> **GIVEN TASK**: Please condense the paragraph starting "World supply and demand estimates" in the cotton supply article below into a short bulleted list that keeps its main figures.

The 2010/11 Cotton Supply Scarce

Feb 27, 1011

The latest USDA cotton supply and demand estimates were not changed from the month before. Ending stocks for this season remain tight at 1.9 million bales for the U.S. That compares to 2.95 million last season and 6.34 million two years ago. The forecast for average price received by producers was raised one cent on the lower end and reduced two cents on the upper end to a range of 79 to 84 cents per pound.

World supply and demand estimates were virtually unchanged. That leaves world ending stocks at 42.8 million bales, compared to 44 million last season, and a huge 60.5 million in 2008/09. Stocks-to-use (s/u) is 36.7 percent this season, down slightly from last year. In 2008/09, s/u was a surplus at 55 percent.

Two seasons of limited world stocks and scarce U.S. stocks for the 2010/11 crop at 9.8 percent s/u is substantially lower than 19 percent a year earlier and 37.6 percent two seasons ago. So, the U.S., as a residual supplier, is limited until the new 2010/11 crop becomes available this fall.

Scarce supplies worldwide have led to record high prices on March ’11 futures above 175 cents per pound. However, December ’11 futures is trading about 50 cents lower. The high price is expected to encourage more production and slow demand.

> **PROVIDED MATERIAL**:

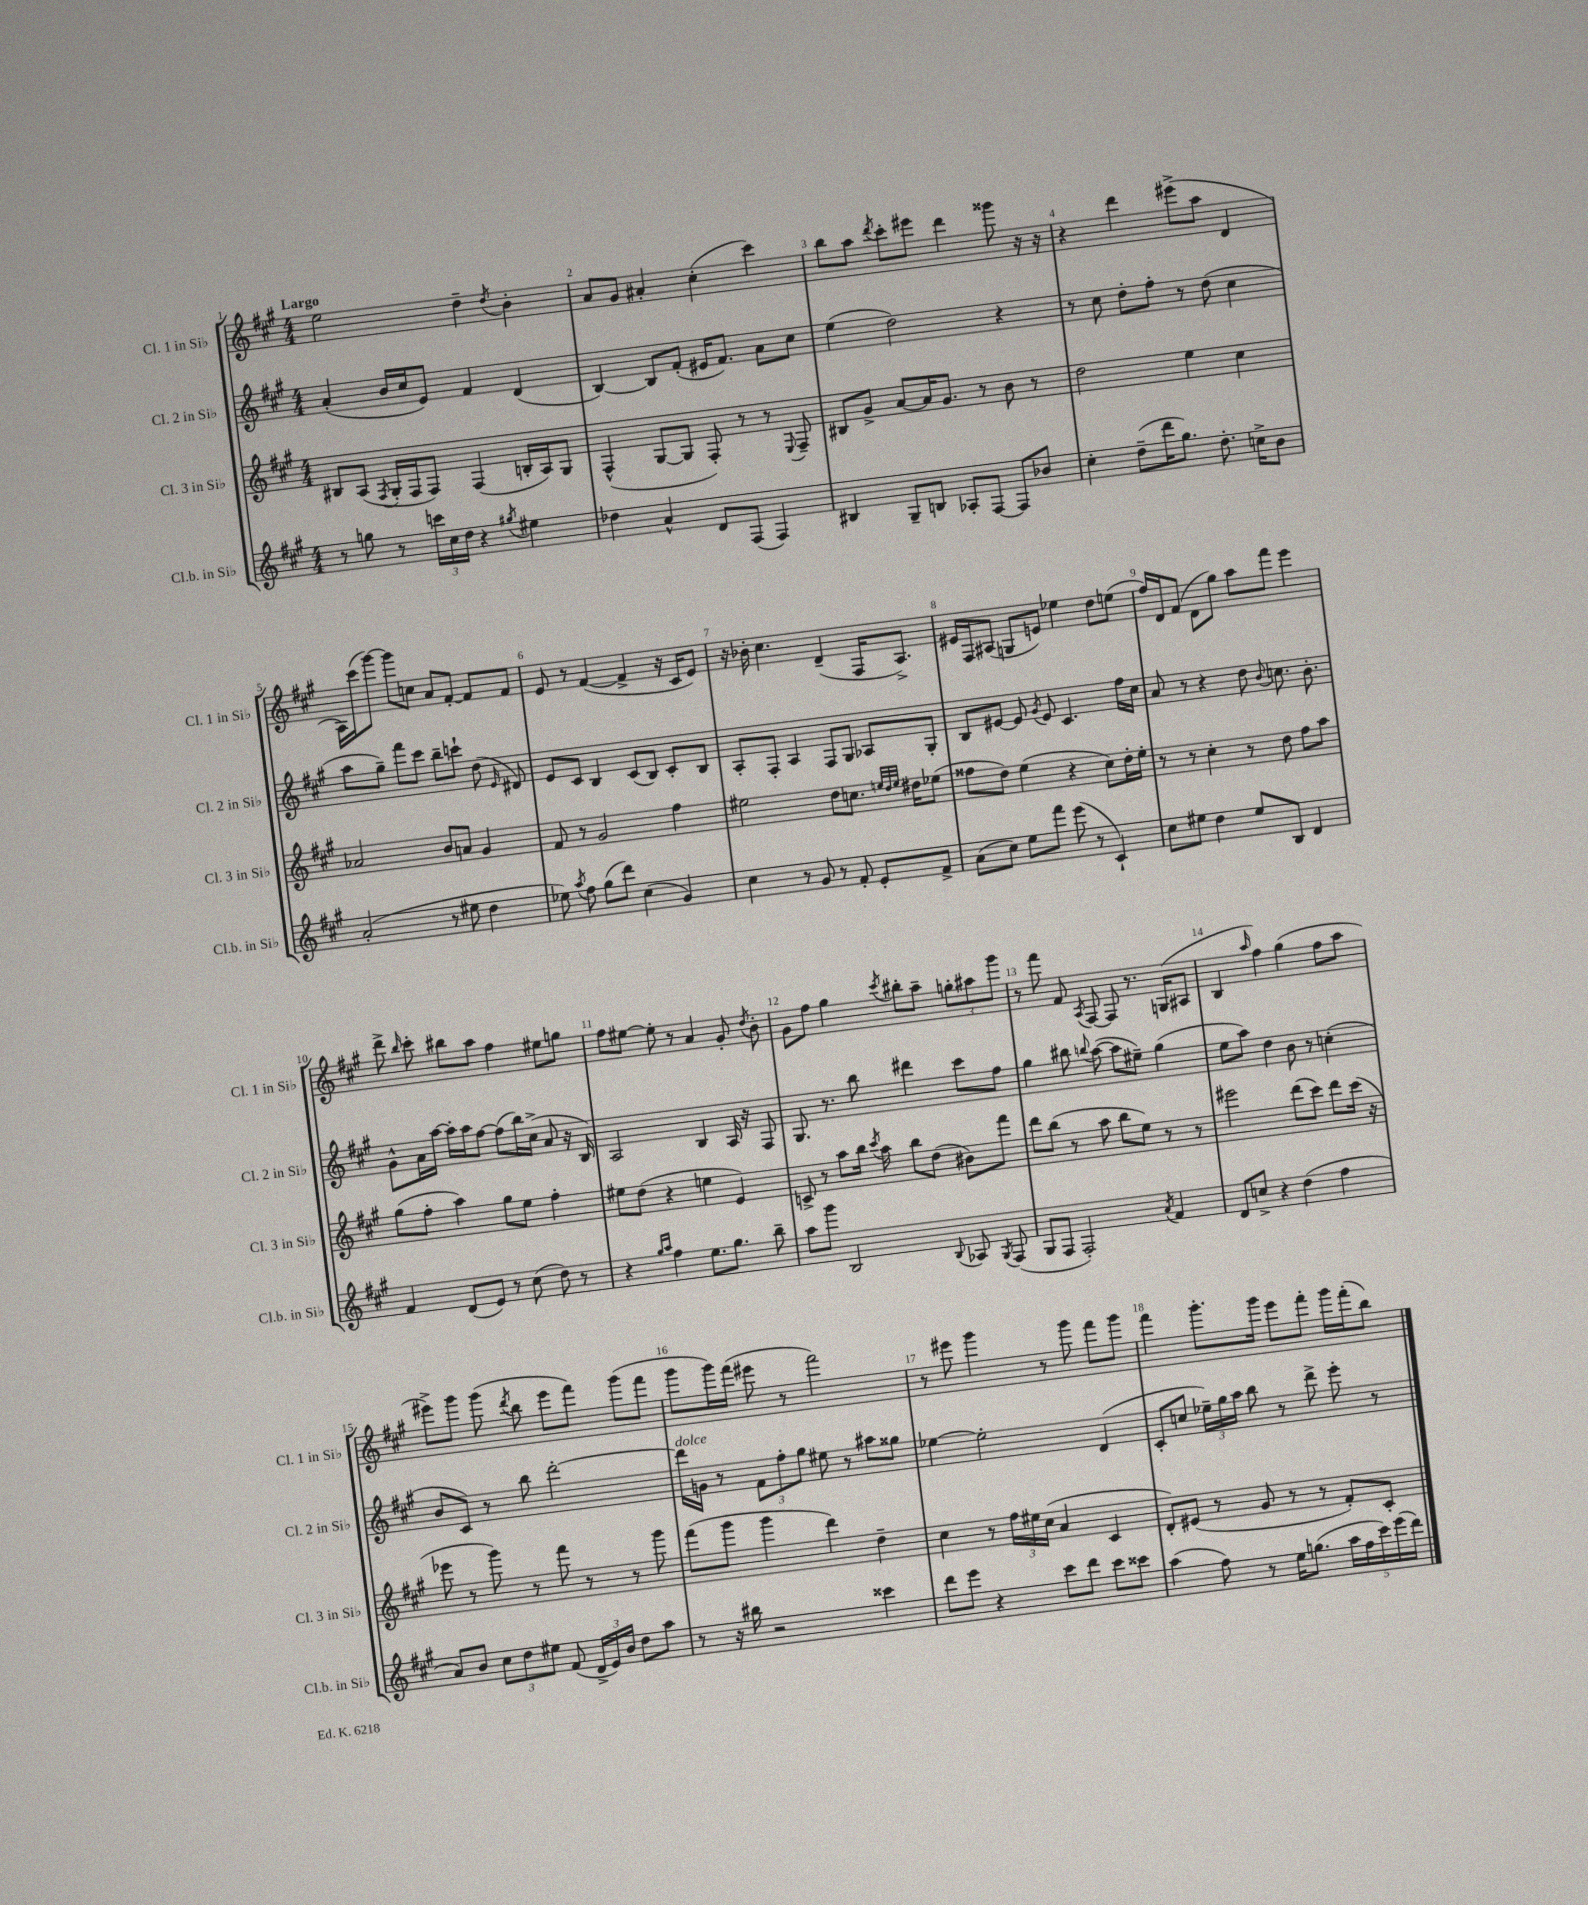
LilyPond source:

> **OUTPUT BELOW**:
- World supply and demand estimates: virtually unchanged.
- World ending stocks: 42.8 million bales, compared with 44 million last season and 60.5 million in 2008/09.
- Stocks-to-use: 36.7 percent this season, slightly below last year. In 2008/09 it was 55 percent, a surplus.